Helps your mental health
Walking, especially walking outside, can boost your mood and make you feel great. Especially in this stressful time where exercise is difficult, walking doesn’t require club membership, facility use or meeting with a group. Strolling familiar streets is a mood-boosting break in the day, and getting out into nature and taking in the scenery is a great way to relieve stress and feel at peace.
Dealing with diabetes and fear over your health can lead to depression, anxiety, and a negative attitude towards dealing with your everyday medical needs. Managing your mental health is critical to controlling your diabetes; sliding from stress into depression often results in missed doctor appointments, fewer blood sugar checks, and less self-care. Regular walking throughout the day calms nerves, boost energy levels, and provide the “you” time everyone needs.
Works for your wallet
Walking is essentially free to start, which means it’s easier to get into and easier to stick with. You don’t need a gym or fitness facility to walk, and no special equipment, aside from comfortable walking shoes. You can walk alone, with a family member or friend, or take your phone with you and add as many virtual walkers to your “group” walk as you want. Your pathway can be the streets you know, roads that need exploring, or just a circle around your house, if you prefer to stay close to home.

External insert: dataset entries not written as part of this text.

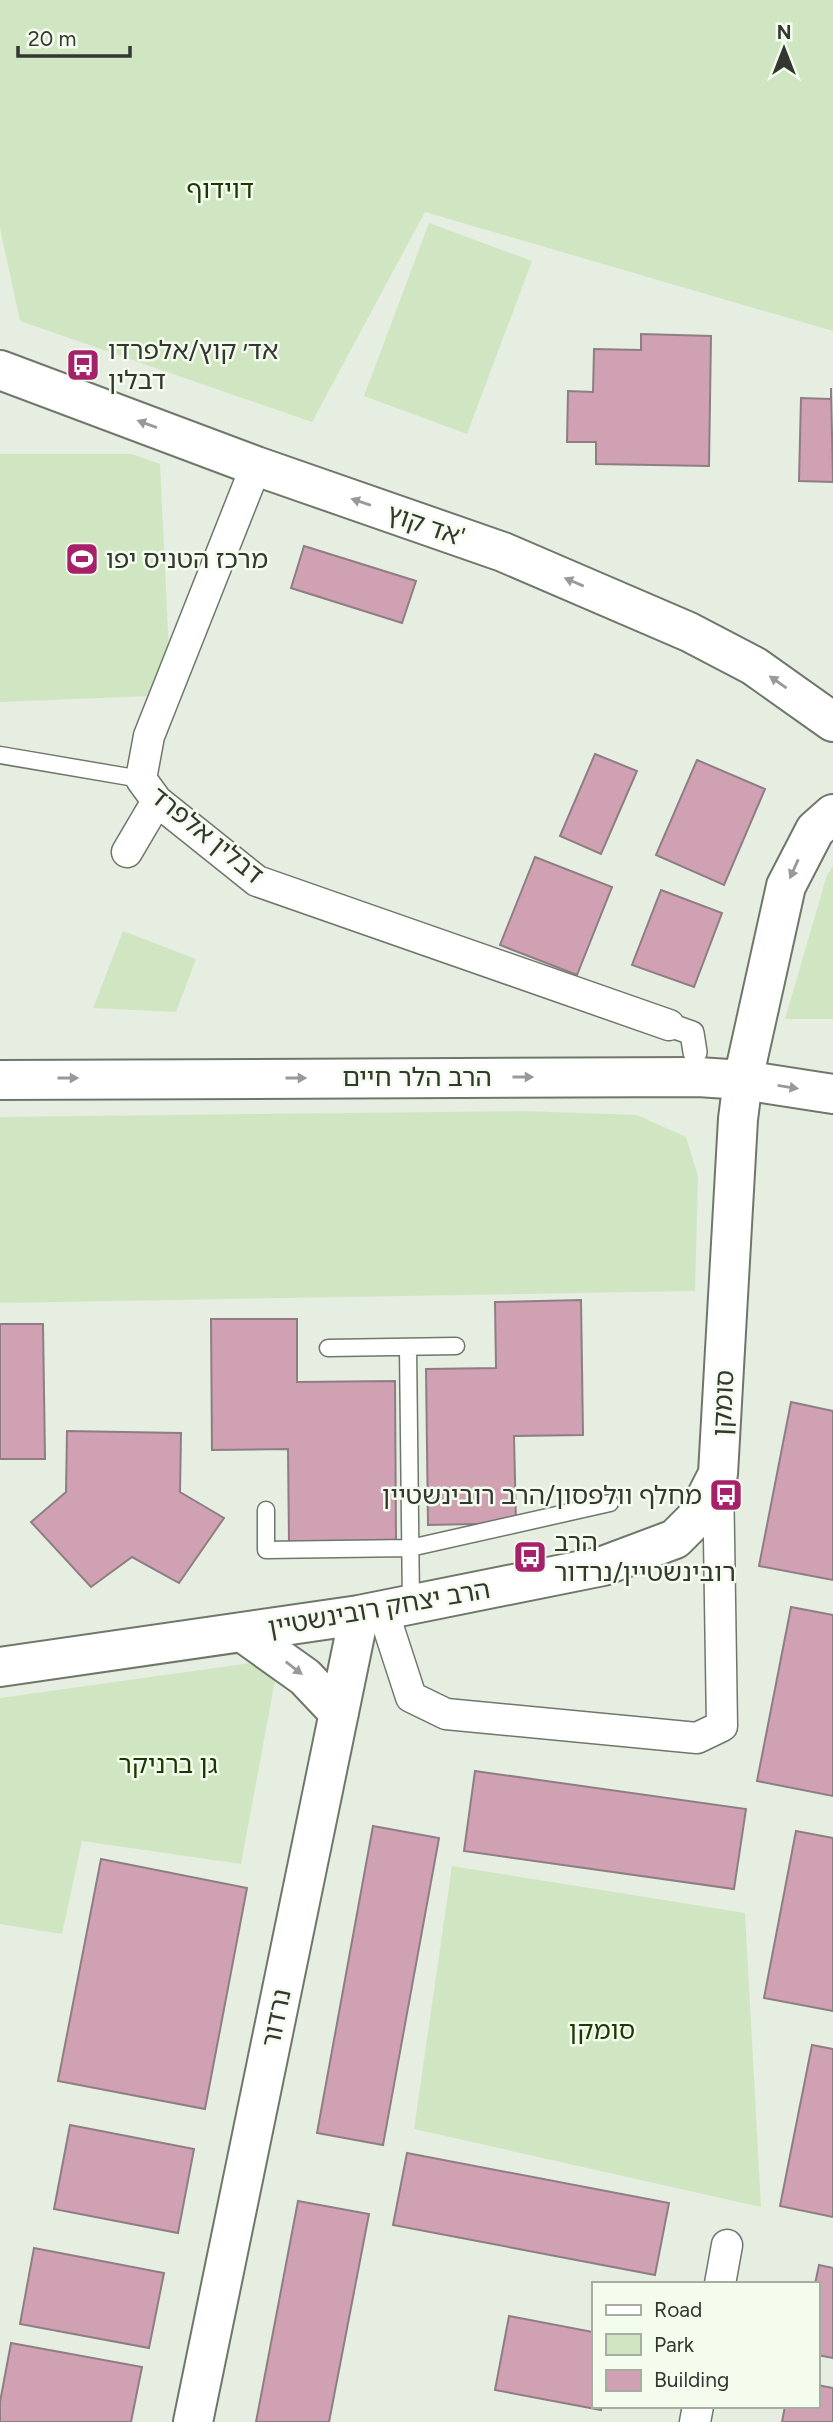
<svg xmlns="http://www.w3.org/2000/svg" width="833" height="2422" font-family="Figtree,'Noto Sans Hebrew',sans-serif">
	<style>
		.green { fill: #d0e6c2 }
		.building { fill: #cfa1b3; stroke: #8e7e84; stroke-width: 2 }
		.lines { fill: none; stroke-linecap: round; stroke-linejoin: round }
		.service-casing { stroke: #6f776b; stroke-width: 19 }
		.pedestrian-casing { stroke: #6f776b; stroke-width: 26 }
		.minor-casing { stroke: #6f776b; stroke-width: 33 }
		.tertiary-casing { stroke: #6f776b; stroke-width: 42 }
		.secondary-casing { stroke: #6f776b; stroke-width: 42 }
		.service { stroke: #fff; stroke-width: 16 }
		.pedestrian { stroke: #fff; stroke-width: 23 }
		.minor { stroke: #fff; stroke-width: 30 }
		.tertiary { stroke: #fff; stroke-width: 38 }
		.secondary { stroke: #fff; stroke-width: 38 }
		.oneway { fill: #999a98 }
		.labels { text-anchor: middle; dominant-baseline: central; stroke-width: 5; stroke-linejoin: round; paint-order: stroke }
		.park-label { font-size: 26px; fill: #1c3900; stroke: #f3fced }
		.poi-label { font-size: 26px; fill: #333631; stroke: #f3fced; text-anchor: start }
		.street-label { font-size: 26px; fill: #333631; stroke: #f3fced }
	</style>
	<rect width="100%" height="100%" fill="#e5eee0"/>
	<path class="green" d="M0,0H833V331L425,212L312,422L20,321L0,228Z
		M429,223L532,261L467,434L364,396Z
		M0,454H132L160,464L169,653L152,696L0,702Z
		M833,866V1019H785L827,875Z
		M123,931L196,959L176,1012L93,1008Z
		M524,1111L637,1115L686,1137L698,1176L695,1291L0,1303V1117Z
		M279,1659L241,1864L82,1841L62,1934L0,1924V1698Z
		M452,1866L745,1913L761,2207L414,2129Z"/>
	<path class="building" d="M641,334L711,336L709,466L596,464V442H567L568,391L593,392L594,349L641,350Z
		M831,388L833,482L799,481L801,398L831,399Z
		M304,546L416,581L402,623L291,588Z
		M595,754L637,771L601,854L560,836Z
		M697,760L765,789L724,885L656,855Z
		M535,857L612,887L577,975L500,945Z
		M661,890L722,913L694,987L632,965Z
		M581,1300L583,1435L514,1436L516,1523L428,1525L426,1369L496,1368L495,1302Z
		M211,1319H297V1382L395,1381L396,1541L289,1542L288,1449L212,1450Z
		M0,1324H43L45,1459H0Z
		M791,1402L833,1411V1580L759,1566Z
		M67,1431L181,1433L180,1492L224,1518L179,1583L132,1557L91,1587L31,1522L66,1492Z
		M791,1607L833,1615V1796L757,1781Z
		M475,1771L746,1809L734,1889L464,1851Z
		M373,1826L439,1838L383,2145L317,2133Z
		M796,1831L833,1838V2011L764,1998Z
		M101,1859L247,1888L205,2109L58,2081Z
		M812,2045L833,2049V2217L780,2206Z
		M70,2125L194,2149L178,2233L54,2209Z
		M407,2153L669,2203L655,2275L393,2225Z
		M298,2201L369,2214L329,2422H256Z
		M34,2248L164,2273L149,2348L20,2324Z
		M819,2265L833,2268V2358L817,2355L815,2284Z
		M509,2316L593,2332V2406H602L601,2410L495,2390Z
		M11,2343L142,2367L131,2422H0V2402Z
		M817,2385L833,2388V2422H782L785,2406H817Z"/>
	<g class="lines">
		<defs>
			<path id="service" d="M0,755L141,779
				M408,1347L411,1605
				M328,1348L456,1346
				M266,1510V1550L410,1548L610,1503"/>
			<path id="pedestrian" d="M669,1025L692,1033L695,1052"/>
			<path id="minor" d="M256,466L149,736L141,779L157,801L257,881L669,1025
				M127,852L157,801
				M383,1611L411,1697L446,1714L697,1738L722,1726L718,1475
				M720,2284L727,2245
				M695,2422L698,2406"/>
			<path id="tertiary" d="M242,1632L305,1677L339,1713
				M0,1667L359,1615L603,1566L675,1539L695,1519L718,1474L738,1119L743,1080
				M193,2422L359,1615"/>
			<path id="secondary" d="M0,370L256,466L503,552L689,632L754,666L833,722
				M0,1080L698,1077L743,1080L833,1094
				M743,1080L786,886L815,830L833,814"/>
		</defs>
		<use href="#service" class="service-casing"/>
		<use href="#pedestrian" class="pedestrian-casing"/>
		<use href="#minor" class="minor-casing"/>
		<use href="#tertiary" class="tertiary-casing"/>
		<use href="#secondary" class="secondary-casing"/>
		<use href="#service" class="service"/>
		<use href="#pedestrian" class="pedestrian"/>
		<use href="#minor" class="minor"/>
		<use href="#tertiary" class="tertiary"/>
		<use href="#secondary" class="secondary"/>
	</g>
	<defs><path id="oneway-solid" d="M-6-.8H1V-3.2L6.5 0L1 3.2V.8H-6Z" transform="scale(1.75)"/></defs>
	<g class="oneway">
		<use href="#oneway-solid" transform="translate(147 424) rotate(-160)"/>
		<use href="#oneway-solid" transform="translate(361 502) rotate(-161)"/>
		<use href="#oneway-solid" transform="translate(574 582) rotate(-157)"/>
		<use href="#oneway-solid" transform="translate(778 682) rotate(-145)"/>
		<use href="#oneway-solid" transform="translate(794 869) rotate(114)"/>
		<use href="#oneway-solid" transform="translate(523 1077)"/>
		<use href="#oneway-solid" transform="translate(68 1078)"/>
		<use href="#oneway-solid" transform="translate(296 1078)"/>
		<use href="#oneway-solid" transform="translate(788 1087) rotate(9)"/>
		<use href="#oneway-solid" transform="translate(294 1668) rotate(38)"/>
	</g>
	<defs>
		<symbol id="bus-square" viewBox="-11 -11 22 22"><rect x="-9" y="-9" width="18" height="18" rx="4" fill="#a7216a" stroke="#f3fced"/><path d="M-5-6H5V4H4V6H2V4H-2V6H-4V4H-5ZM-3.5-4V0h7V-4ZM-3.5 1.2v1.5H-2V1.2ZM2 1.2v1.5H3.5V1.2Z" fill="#fff"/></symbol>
		<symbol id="stadium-square" viewBox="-11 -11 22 22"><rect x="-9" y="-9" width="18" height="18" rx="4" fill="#a7216a" stroke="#f3fced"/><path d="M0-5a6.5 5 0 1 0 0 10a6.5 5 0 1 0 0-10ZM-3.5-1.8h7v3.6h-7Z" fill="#fff"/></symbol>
	</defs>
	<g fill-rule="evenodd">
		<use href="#bus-square" x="64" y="346" width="38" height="38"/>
		<use href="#stadium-square" x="63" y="540" width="38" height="38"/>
		<use href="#bus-square" x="707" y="1476" width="38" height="38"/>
		<use href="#bus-square" x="511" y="1538" width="38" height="38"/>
	</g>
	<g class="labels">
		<g class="park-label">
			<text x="220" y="189">דוידוף</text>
			<text x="168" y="1764">גן ברניקר</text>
			<text x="602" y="2030">סומקן</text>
		</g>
		<g class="poi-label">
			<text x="108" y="350">אד׳ קוץ/אלפרדו<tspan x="108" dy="30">דבלין</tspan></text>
			<text x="106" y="559">מרכז הטניס יפו</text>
			<text x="702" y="1495" text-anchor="end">מחלף וולפסון/הרב רובינשטיין</text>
			<text x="554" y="1542">הרב<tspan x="554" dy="30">רובינשטיין/נרדור</tspan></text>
		</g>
		<g class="street-label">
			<text transform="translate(426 525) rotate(19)">אד קוץ'</text>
			<text transform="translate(207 835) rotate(39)">דבלין אלפרד</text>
			<text x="417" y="1077">הרב הלר חיים</text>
			<text transform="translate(723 1403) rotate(-87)">סומקן</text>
			<text transform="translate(379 1608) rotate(-10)">הרב יצחק רובינשטיין</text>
			<text transform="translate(276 2018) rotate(-78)">נרדור</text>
		</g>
	</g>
	<rect x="592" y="2282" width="228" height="126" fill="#f3fced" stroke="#a6ada2" stroke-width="2"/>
	<rect x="606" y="2305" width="35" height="10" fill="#ffffff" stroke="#a6ada2" stroke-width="2"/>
	<text x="654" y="2317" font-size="21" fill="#333631">Road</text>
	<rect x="606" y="2334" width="35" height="21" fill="#d0e6c2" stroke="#a6ada2" stroke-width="2"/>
	<text x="654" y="2352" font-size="21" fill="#333631">Park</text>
	<rect x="606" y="2370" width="35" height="21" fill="#cfa1b3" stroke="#a6ada2" stroke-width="2"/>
	<text x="654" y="2387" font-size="21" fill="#333631">Building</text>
	<g transform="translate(784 49)" stroke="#f3fced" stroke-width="5" paint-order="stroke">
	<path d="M0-5L12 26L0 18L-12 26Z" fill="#333631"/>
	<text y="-10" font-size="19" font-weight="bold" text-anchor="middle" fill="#333631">N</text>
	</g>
	<path d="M18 46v10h112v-10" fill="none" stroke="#333631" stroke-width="3.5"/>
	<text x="28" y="46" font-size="21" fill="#333631" stroke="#f3fced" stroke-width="5" paint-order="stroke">20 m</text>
</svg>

Walking works for any routine
Unlike the gym or fitness class, walking fits into any time of day or night. You can get up early and take a 15-minute walk, or take a quick stroll before bed. There’s no worry about a schedule or calling a trainer to check their availability or concerns about crowded classes and unsafe or unsanitary equipment. Whether you’re a mother with kids in school (or homeschooled), a grandparent with no responsibilities or nine-to-fiver just trying to survive the commute and the cubicle, walking works for everyone.
Getting your steps isn’t just about walking the streets and trails; your daily routine also includes getting your steps in behind the lawnmower, vacuum cleaner and any household chores that have you on your feet and moving forward.
Some facts on diabetes
Diabetes refers to the body’s inability to create or effectively use its own insulin supply. In type 1 diabetes, the body essentially does not produce insulin at all while in type 2 diabetes the body does not respond well enough to insulin. Insulin is a hormone that regulates your blood sugar, as well as helps store blood sugar for future use.
- Just over 10% of the US population reports diabetes as a diagnosed health issue. That’s about 34 million people.
- Of the 1.5 million new cases diagnosed in the US in 2018, nearly 6,000 cases involved children ages 10-19.
- Diabetes is the seventh leading cause of death in the U.S., with over a quarter-million death certificates listing it as an underlying or contributing factor in all deaths in 2017.
- It costs over $300 billion every year to diagnose and treat diabetes in the U.S.
- While Type 1 diabetics (those who produce no insulin) must have daily insulin injected or pumped into their bodies, those with Type 2 diabetes (those who don’t respond well to insulin or don’t produce enough naturally) can often control their blood sugar with a combination of diet, weight loss, medication, and exercise.
- Diabetics who exercise regularly also exercise better weight management, sleep better, show a stronger commitment to healthier eating and managing their disease through regular testing, doctor visits, and medication management.